*The problem*:
Copy out each of the rows below word for word, leaving out the pictures.
# # # # # # #
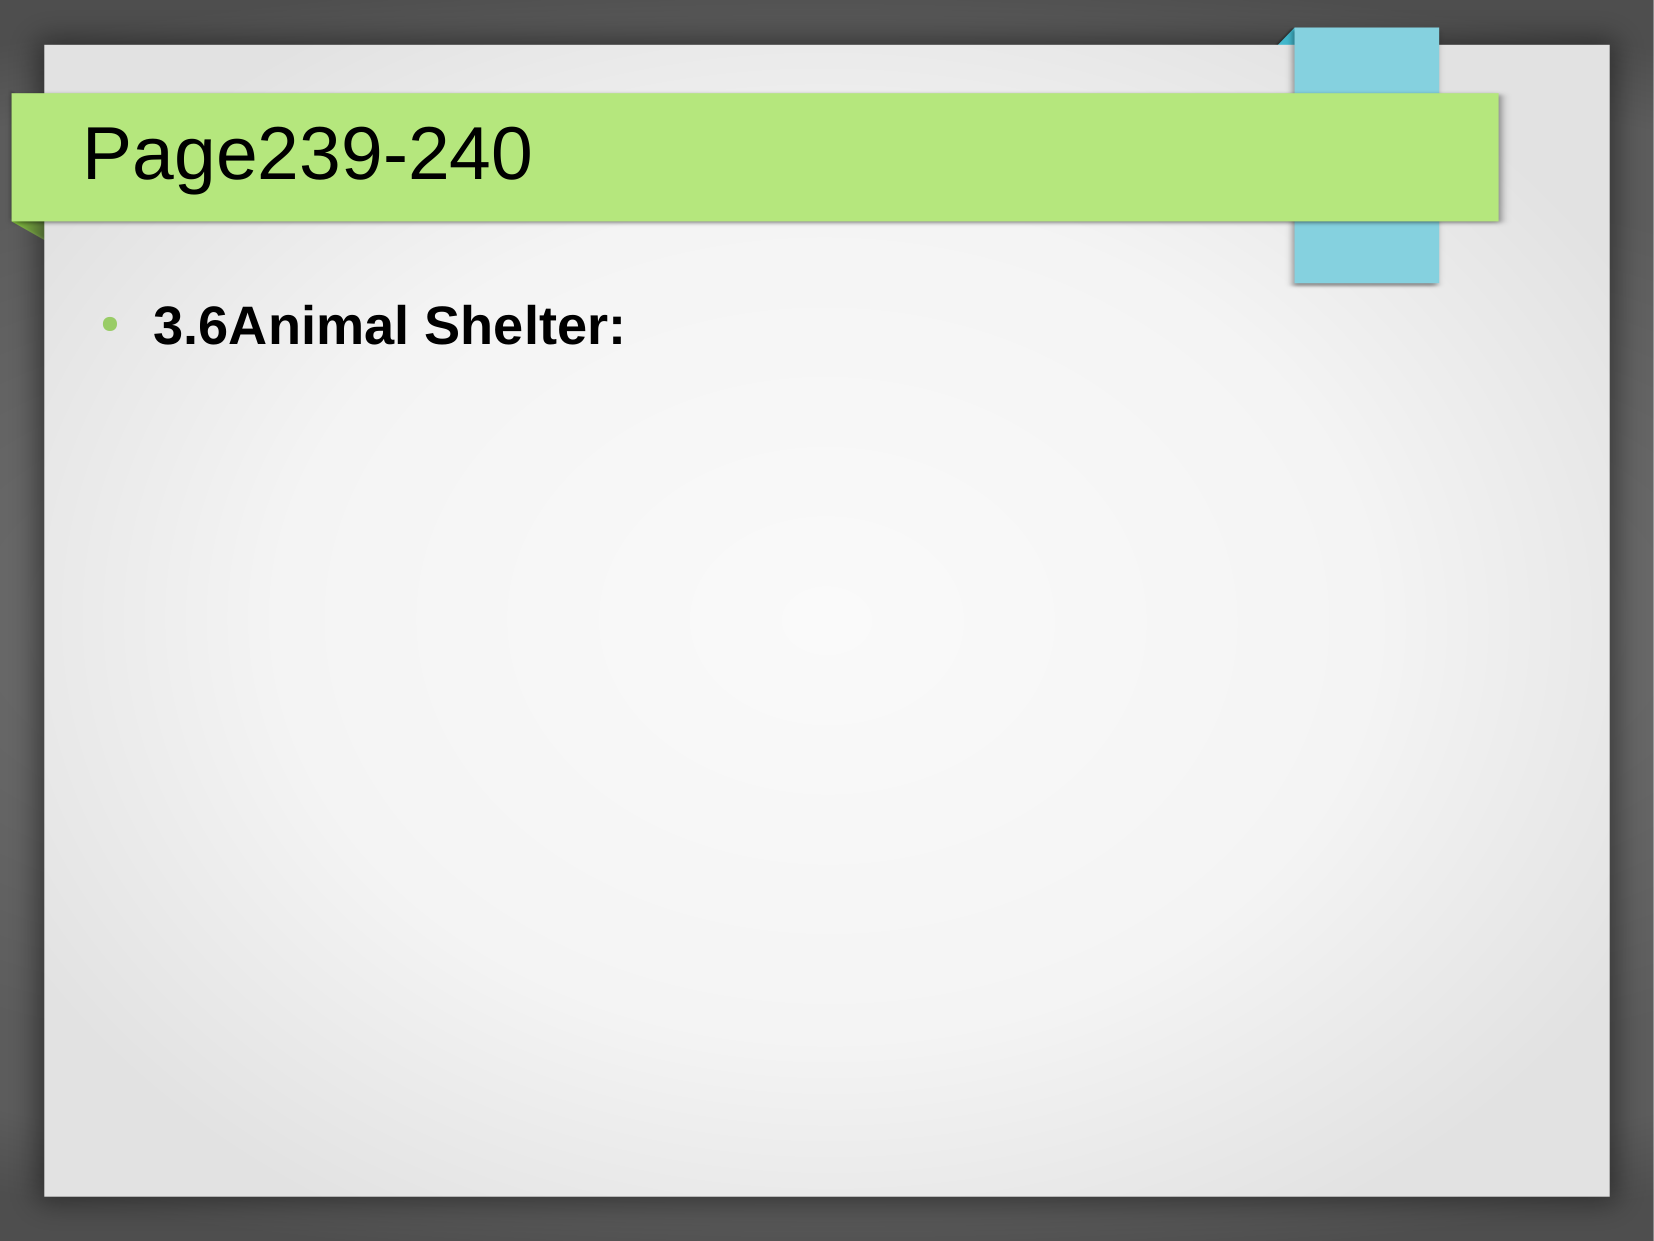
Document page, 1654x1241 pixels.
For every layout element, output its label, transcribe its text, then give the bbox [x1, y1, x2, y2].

title Page239-240 [82, 94, 1264, 213]
list 3.6Animal Shelter: [82, 295, 1571, 1015]
picture [0, 0, 1654, 1241]
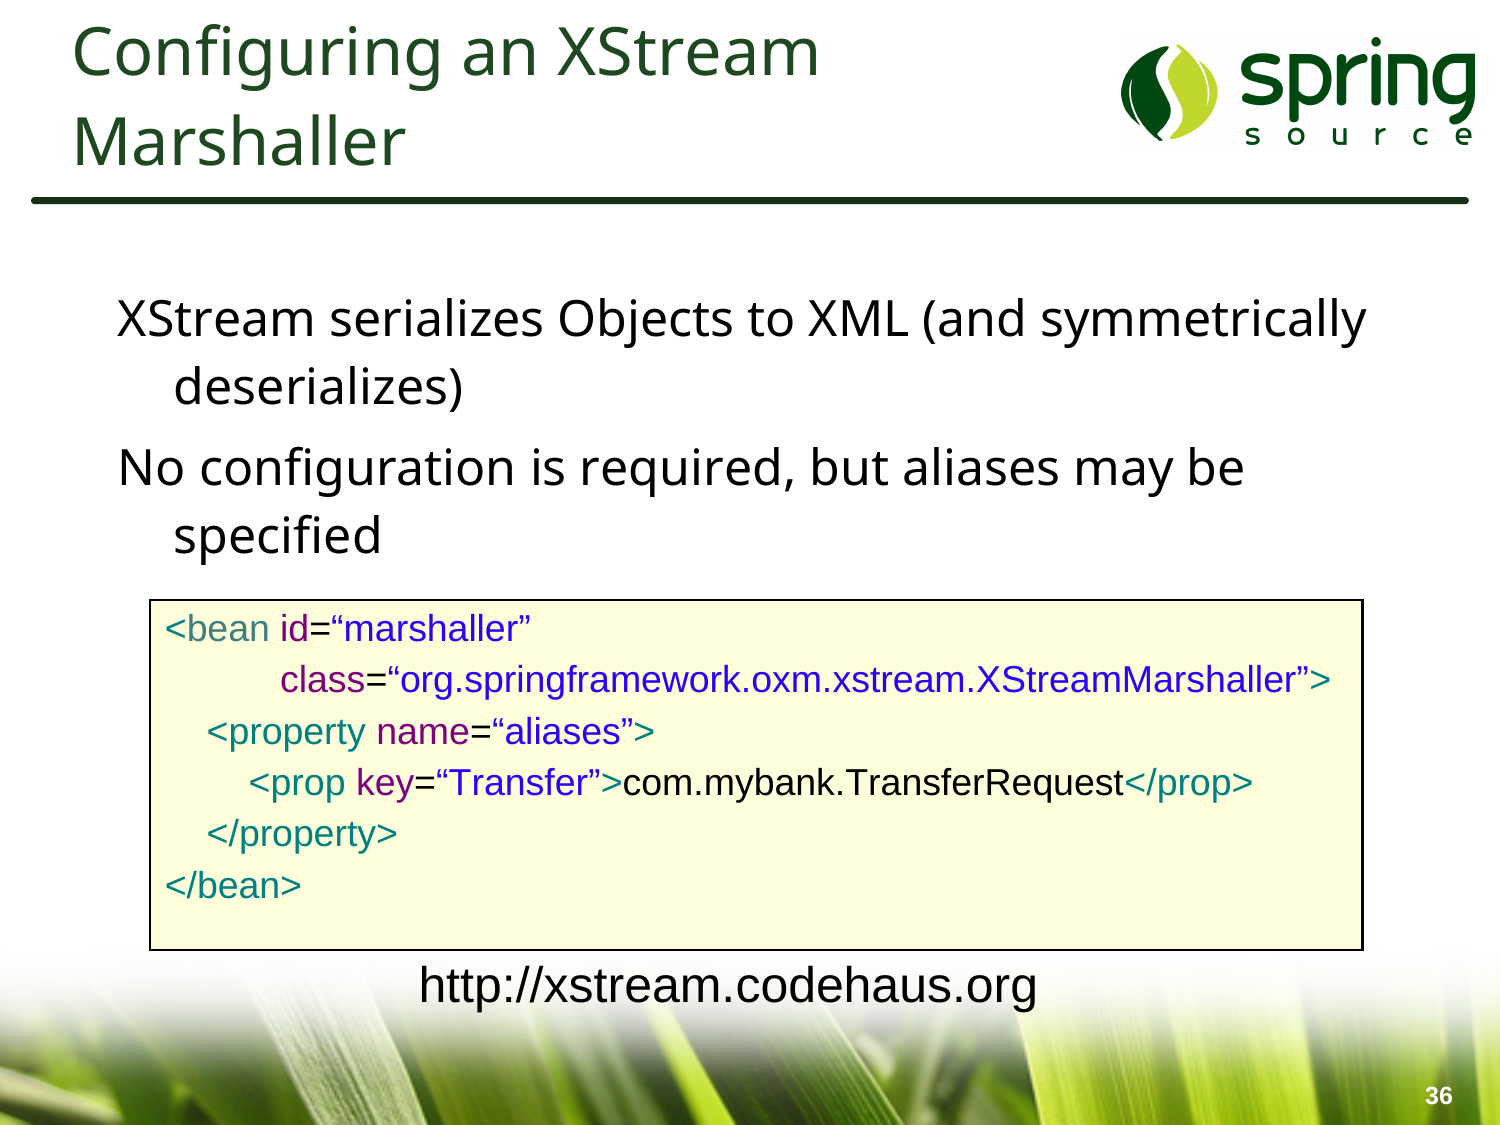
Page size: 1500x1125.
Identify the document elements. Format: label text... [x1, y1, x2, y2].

text_box http://xstream.codehaus.org [403, 950, 1054, 1022]
list XStream serializes Objects to XML (and symmetrically deserializes) No configuration is required, but aliases may be specified [103, 275, 1394, 938]
picture [1121, 37, 1475, 145]
text_box <bean id=“marshaller” class=“org.springframework.oxm.xstream.XStreamMarshaller”> <property name=“aliases”> <prop key=“Transfer”>com.mybank.TransferRequest</prop> </property> </bean> [150, 599, 1363, 950]
picture [0, 944, 1500, 1125]
title Configuring an XStream Marshaller [56, 5, 1089, 184]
# # # # # # #
*Finished task*:
Document page, 1654x1241 pixels.
For every layout element, output its label, transcribe its text, then give the bbox [x1, y1, x2, y2].

title Page239-240 [82, 94, 1264, 213]
list 3.6Animal Shelter: [82, 295, 1571, 1015]
picture [0, 0, 1654, 1241]
Page size: 1500x1125.
Identify the document elements. Format: label text... [x1, y1, x2, y2].

text_box http://xstream.codehaus.org [403, 950, 1054, 1022]
list XStream serializes Objects to XML (and symmetrically deserializes) No configuration is required, but aliases may be specified [103, 275, 1394, 938]
picture [1121, 37, 1475, 145]
text_box <bean id=“marshaller” class=“org.springframework.oxm.xstream.XStreamMarshaller”> <property name=“aliases”> <prop key=“Transfer”>com.mybank.TransferRequest</prop> </property> </bean> [150, 599, 1363, 950]
picture [0, 944, 1500, 1125]
title Configuring an XStream Marshaller [56, 5, 1089, 184]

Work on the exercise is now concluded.